The sport the French are truly mad about is cycling. It was, after all, in Paris’s Palais Royale gardens in 1791 that the precursor of the modern bicycle, the célerifière, was presented; the French can also legitimately claim the sport of cycle racing as their own, with the first event, a 1200-metre sprint, held in Paris in 1868 – won by an Englishman.
The world’s premier cycling race is the Tour de France, held over three weeks in July and covering around 3500 kilometres. The course changes each year, but always includes some truly arduous mountain stages and time trials, and ends on the Champs-Élysées. An aggregate of each rider’s times is made daily, the overall leader wearing the coveted yellow jersey (maillot jaune). Huge crowds turn out to cheer on the cyclists and the French president himself presents the jersey to the overall winner. The last French cyclist to win the Tour was Bernard Hinault in 1985, while Bradley Wiggins, the 2012 champion, was the first Brit to clinch the title since 1903, followed a year later by team mate Chris Froome, who has made further history by winning it twice (2013 and 2015).
Other classic long-distance bike races include the Paris–Roubaix, instigated in 1896 and held in April, which is reputed to be the most exacting one-day race in the world; the Paris–Brussels (Sept), held since 1893; and the rugged seven-day Paris–Nice event (March). Details for all the above can be found at letour.fr.
Football (soccer) is France’s number one team sport. After its legendary win at the 1998 World Cup, the national team’s chequered recent history reached its nadir at the 2010 World Cup in South Africa, when the players refused to train after Nicolas Anelka was expelled from the squad for verbally abusing coach Raymond Domenech; a disastrous World Cup performance subsequently ended with defeat 2-1 by the host nation and an ignominious exit from the competition in the first round. In both the 2012 Euros and the 2014 World Cup they surpassed the group stages but were knocked out by eventual victors Spain (2012) and Germany (2014).
The domestic game has been on the up in recent years, and average attendances have improved. The leading club sides include AS Monaco, Olympique Lyonnais and Olympique de Marseille. For the latest information visit the website of the Ligue de Football Professionel at lfp.fr.
Tickets to see domestic clubs are available either from specific club websites, or in the towns where they are playing; ask at local tourist offices. To watch the national team, you can get tickets online at fff.fr (Fédération Française de Football), or try francebillet.com. Prices tend to start at around €10–15.
Although most popular in the southwest, rugby enjoys a passionate following throughout France. The France rugby team is continually successful in European tournaments while in the World Cup clash they have reached the final three times, losing to New Zealand in 1987 and 2011, and to Australia in 1999. More international competition is provided by the Six Nations tournament – the other five nations being England, Ireland, Italy, Scotland and Wales. France has been one of the most consistent teams in recent years, having won the competition sixteen times, shared it a further eight times and gained the Grand Slam title in 2002, 2004 and 2010.

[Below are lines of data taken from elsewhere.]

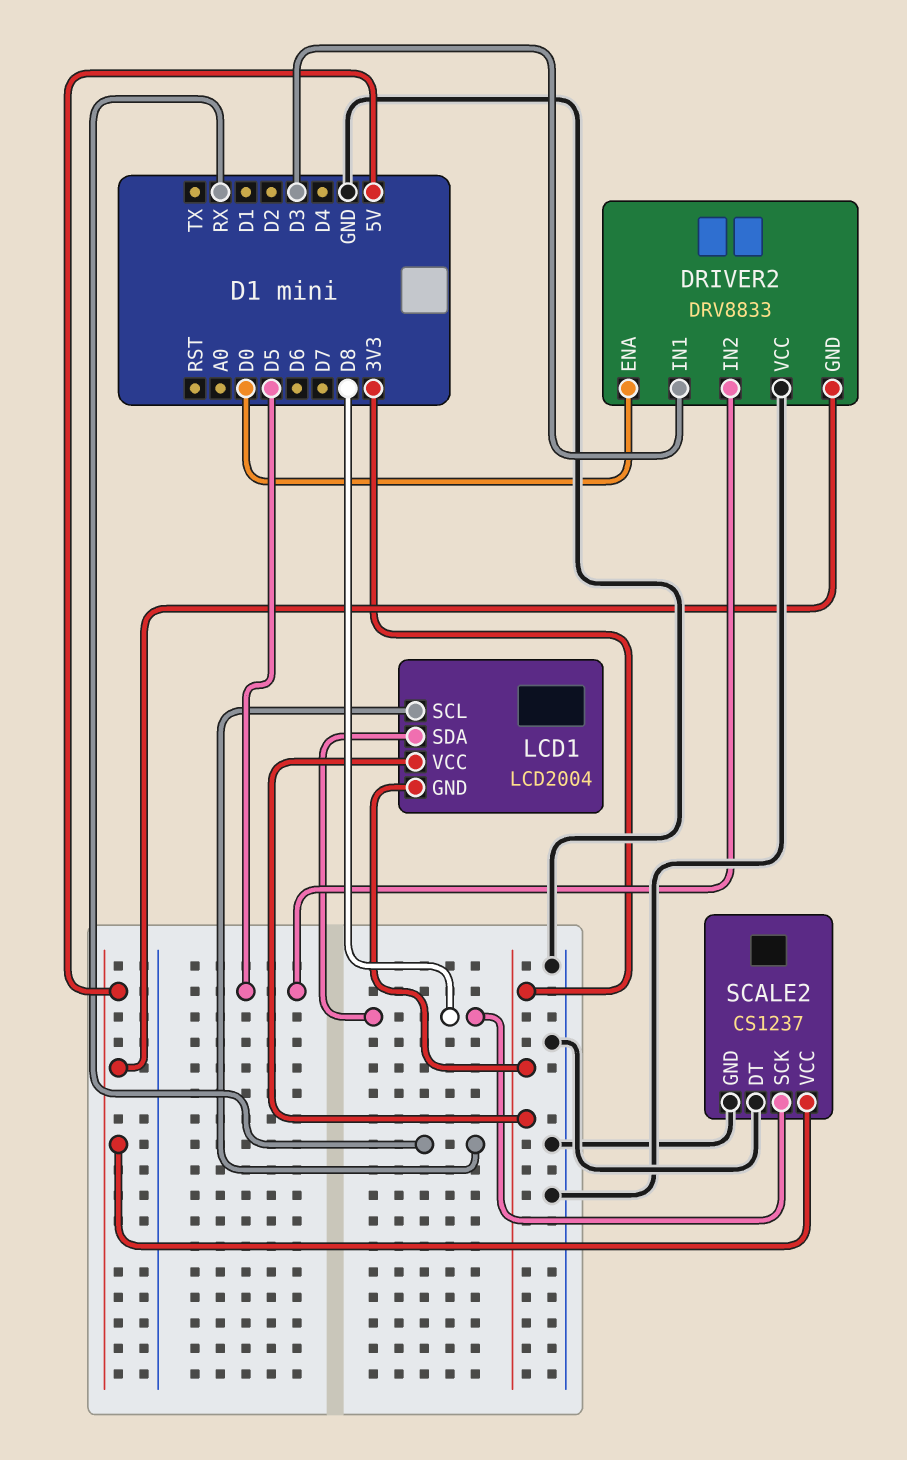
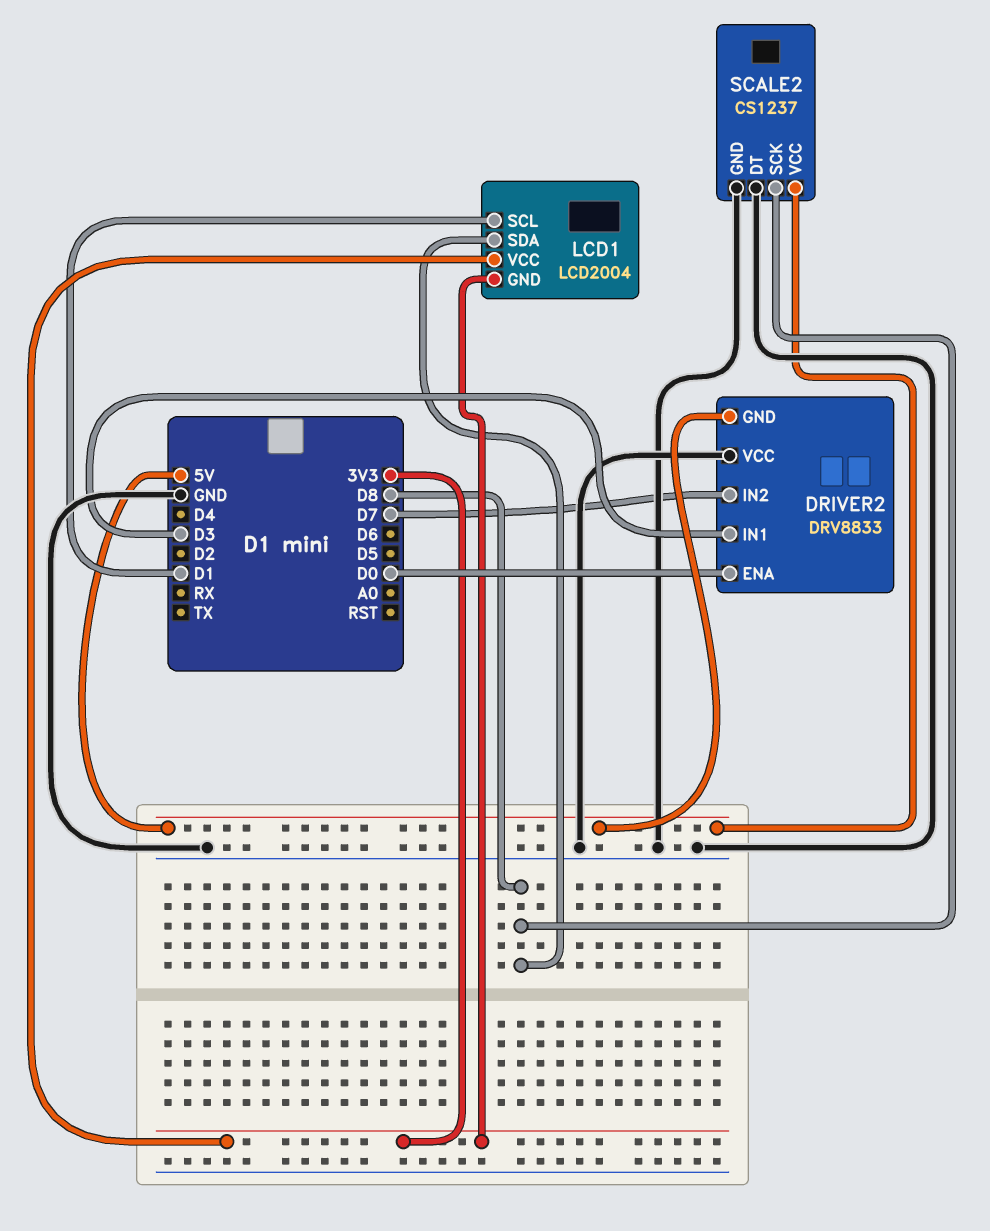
DRIVER2 pin IN2: D5 -> D7
LCD1 pin SCL: RX -> D1

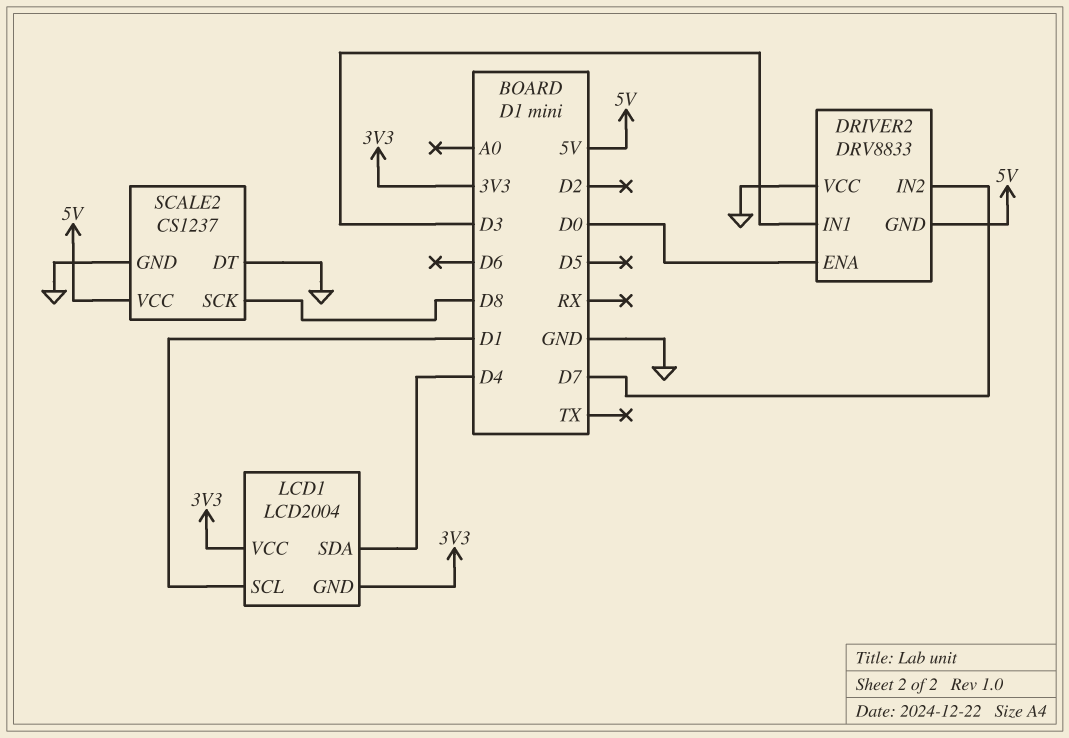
LCD1 pin SDA: D8 -> D4

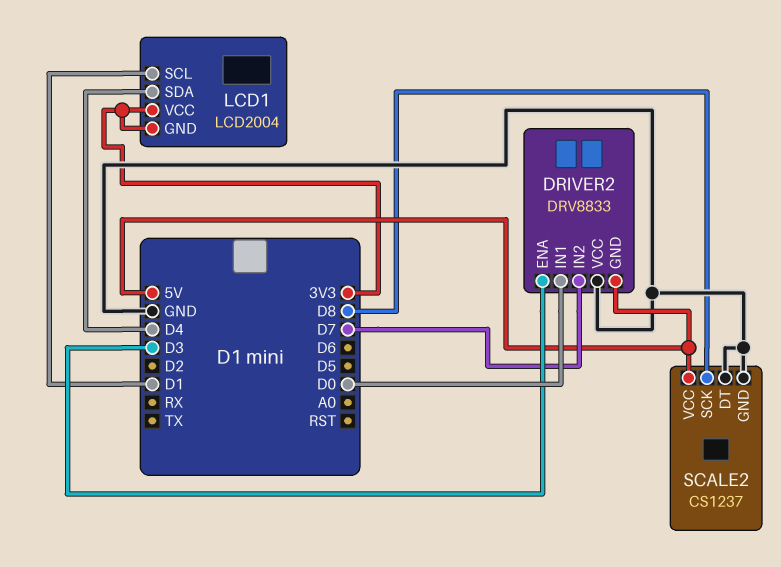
DRIVER2 pin ENA: D0 -> D3
DRIVER2 pin IN1: D3 -> D0

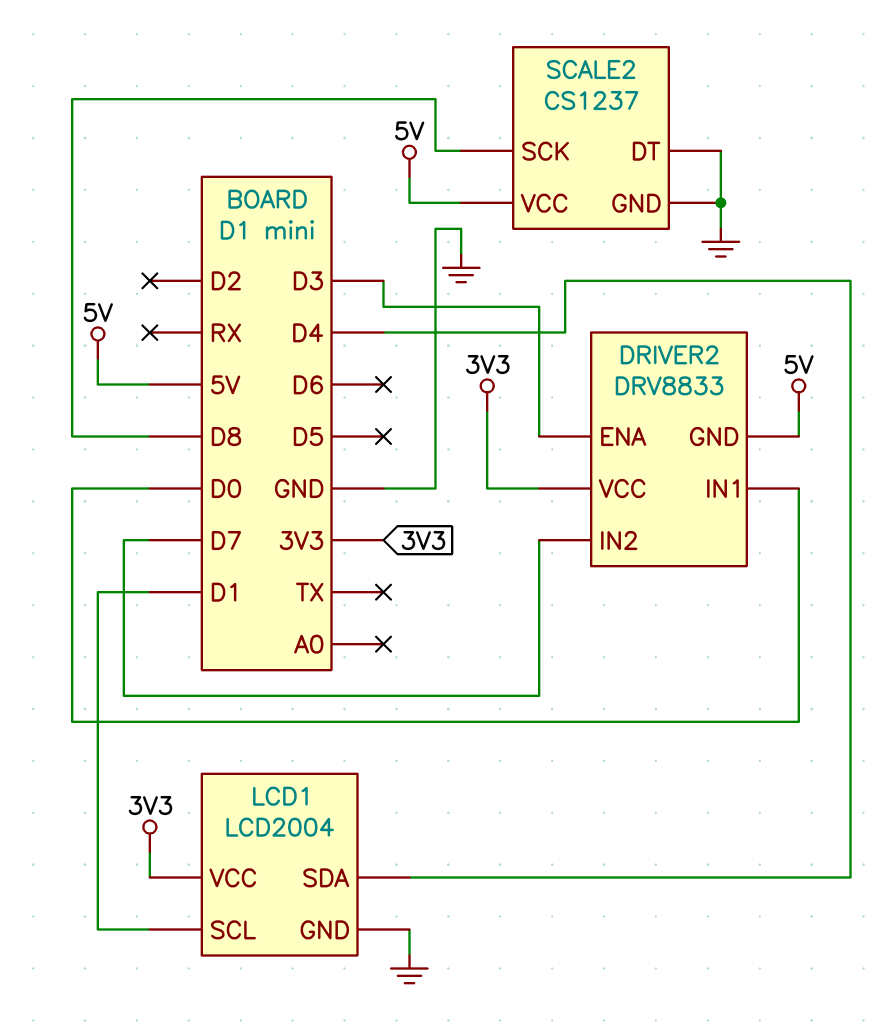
DRIVER2 pin VCC: GND -> 3V3
LCD1 pin GND: 3V3 -> GND

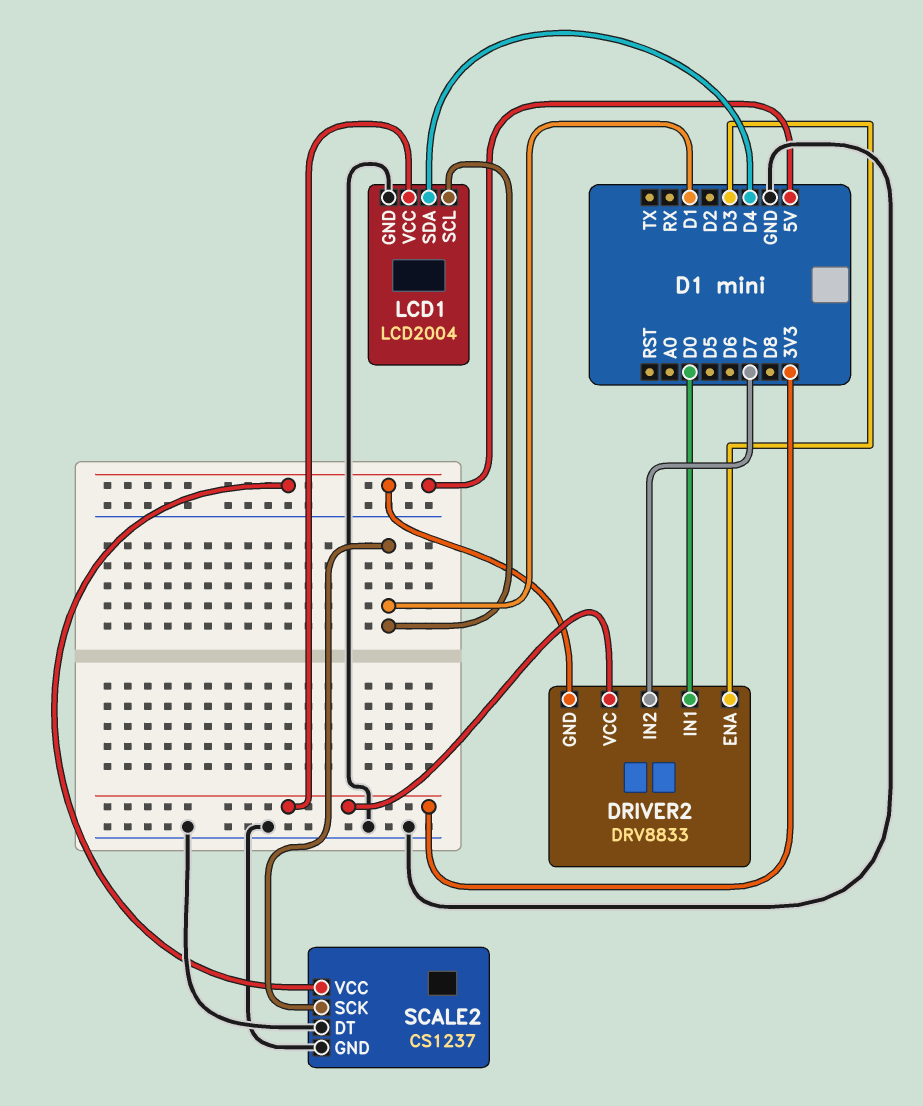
SCALE2 pin SCK: D8 -> D1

Domestic clubs to watch out for include Toulouse (record-breaking four-time winners of the Europe-wide Heineken Cup), Paris’s Stade Français, Perpignan, Brive, Agen, and the Basque teams of Bayonne and Biarritz, which still retain their reputation as keepers of the game’s soul.
Tickets for local games can be bought through the clubs themselves, with prices starting around €10. For bigger domestic and international games, they are available online at francebillet.com. Information can be found on the Fédération Française de Rugby’s website (ffr.fr).
In the Basque country (and also in the nearby Landes), the main draw for crowds is pelota, a lethally (sometimes literally) fast variety of team handball or racquetball played in a walled court with a ball of solid wood. The most popular form today is played with bare hands in a two-walled court called a fronton. In other varieties wooden bats are used or wicker slings strapped to the players’ arms. Ask at local tourist offices for details of where to see the game played.
In and around the Camargue, the number-one sport is bullfighting. Different from the Spanish version, the course camarguaise involves variations on the theme of removing cockades from the base of the bull’s horns, and it’s generally the fighters, rather than the bulls, who get hurt. Further west, particularly in the Landes département, you’ll come across the similar courses landaises where men perform acrobatics with the by no means docile local cows.
Spanish bullfights, known as corridas, do take place – and draw capacity crowds – in southern France. The major events of the year are the Féria de Nîmes at Pentecost (Whitsun) and the Easter féria at Arles. See the local press or ask at tourist offices for details of where to pick up tickets.
In every town or village square, particularly in the south, you’ll see beret-clad men playing boules or its variant, pétanque (in which contestants must keep both feet on the ground when throwing). Although more women are taking up boules, at competition level it remains very male-dominated: there are café or village teams and endless championships.